Restate the data below word for word. Skip any images it contains.

(Records excerpted from a collection)
════════════════════

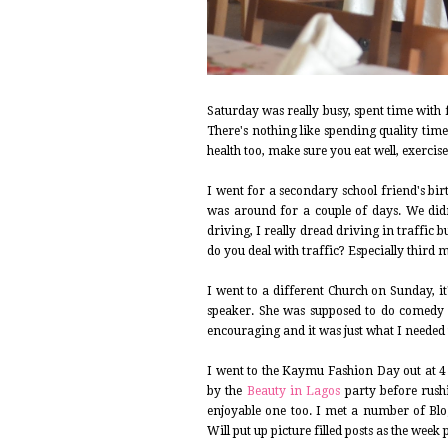
Saturday was really busy, spent time with
There's nothing like spending quality tim
health too, make sure you eat well, exercise
I went for a secondary school friend's bi
was around for a couple of days. We didn
driving, I really dread driving in traffic 
do you deal with traffic? Especially third 
I went to a different Church on Sunday, it
speaker. She was supposed to do comedy bu
encouraging and it was just what I needed 
I went to the Kaymu Fashion Day out at 4
by the
Beauty in Lagos
party before rush
enjoyable one too. I met a number of Blo
Will put up picture filled posts as the week 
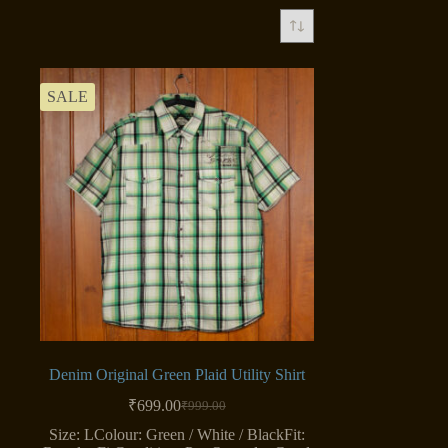
SALE
Denim Original Green Plaid Utility Shirt
₹
699.00
₹
999.00
Original
Current
price
price
Size: LColour: Green / White / BlackFit:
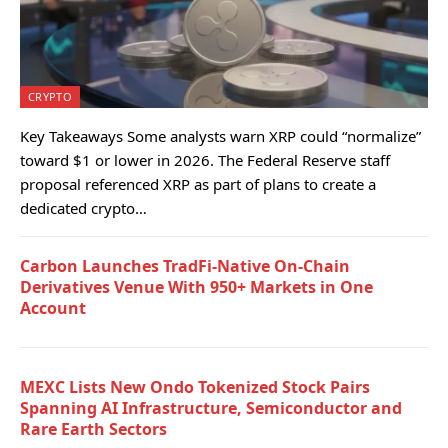
CRYPTO
Key Takeaways Some analysts warn XRP could “normalize”
toward $1 or lower in 2026. The Federal Reserve staff
proposal referenced XRP as part of plans to create a
dedicated crypto…
Carbon Launches TradFi-Native On-Chain
Derivatives Venue With 950+ Markets in One
Account
MEXC Lists New Ondo Tokenized Stock Pairs
Spanning AI Infrastructure, Semiconductor and
Rare Earth Sectors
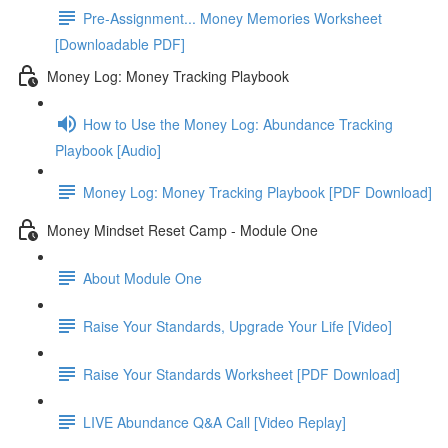
Pre-Assignment... Money Memories Worksheet
[Downloadable PDF]
Money Log: Money Tracking Playbook
How to Use the Money Log: Abundance Tracking
Playbook [Audio]
Money Log: Money Tracking Playbook [PDF Download]
Money Mindset Reset Camp - Module One
About Module One
Raise Your Standards, Upgrade Your Life [Video]
Raise Your Standards Worksheet [PDF Download]
LIVE Abundance Q&A Call [Video Replay]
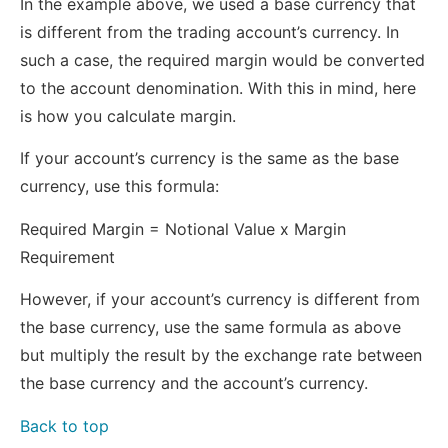
In the example above, we used a base currency that
is different from the trading account’s currency. In
such a case, the required margin would be converted
to the account denomination. With this in mind, here
is how you calculate margin.
If your account’s currency is the same as the base
currency, use this formula:
Required Margin = Notional Value x Margin
Requirement
However, if your account’s currency is different from
the base currency, use the same formula as above
but multiply the result by the exchange rate between
the base currency and the account’s currency.
Back to top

════════════════════

- FINAL ANSWER:
Saturday was really busy, spent time with
There's nothing like spending quality tim
health too, make sure you eat well, exercise
I went for a secondary school friend's bi
was around for a couple of days. We didn
driving, I really dread driving in traffic 
do you deal with traffic? Especially third 
I went to a different Church on Sunday, it
speaker. She was supposed to do comedy bu
encouraging and it was just what I needed 
I went to the Kaymu Fashion Day out at 4
by the
Beauty in Lagos
party before rush
enjoyable one too. I met a number of Blo
Will put up picture filled posts as the week 
SALE
Denim Original Green Plaid Utility Shirt
₹
699.00
₹
999.00
Original
Current
price
price
Size: LColour: Green / White / BlackFit:
CRYPTO
Key Takeaways Some analysts warn XRP could “normalize”
toward $1 or lower in 2026. The Federal Reserve staff
proposal referenced XRP as part of plans to create a
dedicated crypto…
Carbon Launches TradFi-Native On-Chain
Derivatives Venue With 950+ Markets in One
Account
MEXC Lists New Ondo Tokenized Stock Pairs
Spanning AI Infrastructure, Semiconductor and
Rare Earth Sectors
Pre-Assignment... Money Memories Worksheet
[Downloadable PDF]
Money Log: Money Tracking Playbook
How to Use the Money Log: Abundance Tracking
Playbook [Audio]
Money Log: Money Tracking Playbook [PDF Download]
Money Mindset Reset Camp - Module One
About Module One
Raise Your Standards, Upgrade Your Life [Video]
Raise Your Standards Worksheet [PDF Download]
LIVE Abundance Q&A Call [Video Replay]
In the example above, we used a base currency that
is different from the trading account’s currency. In
such a case, the required margin would be converted
to the account denomination. With this in mind, here
is how you calculate margin.
If your account’s currency is the same as the base
currency, use this formula:
Required Margin = Notional Value x Margin
Requirement
However, if your account’s currency is different from
the base currency, use the same formula as above
but multiply the result by the exchange rate between
the base currency and the account’s currency.
Back to top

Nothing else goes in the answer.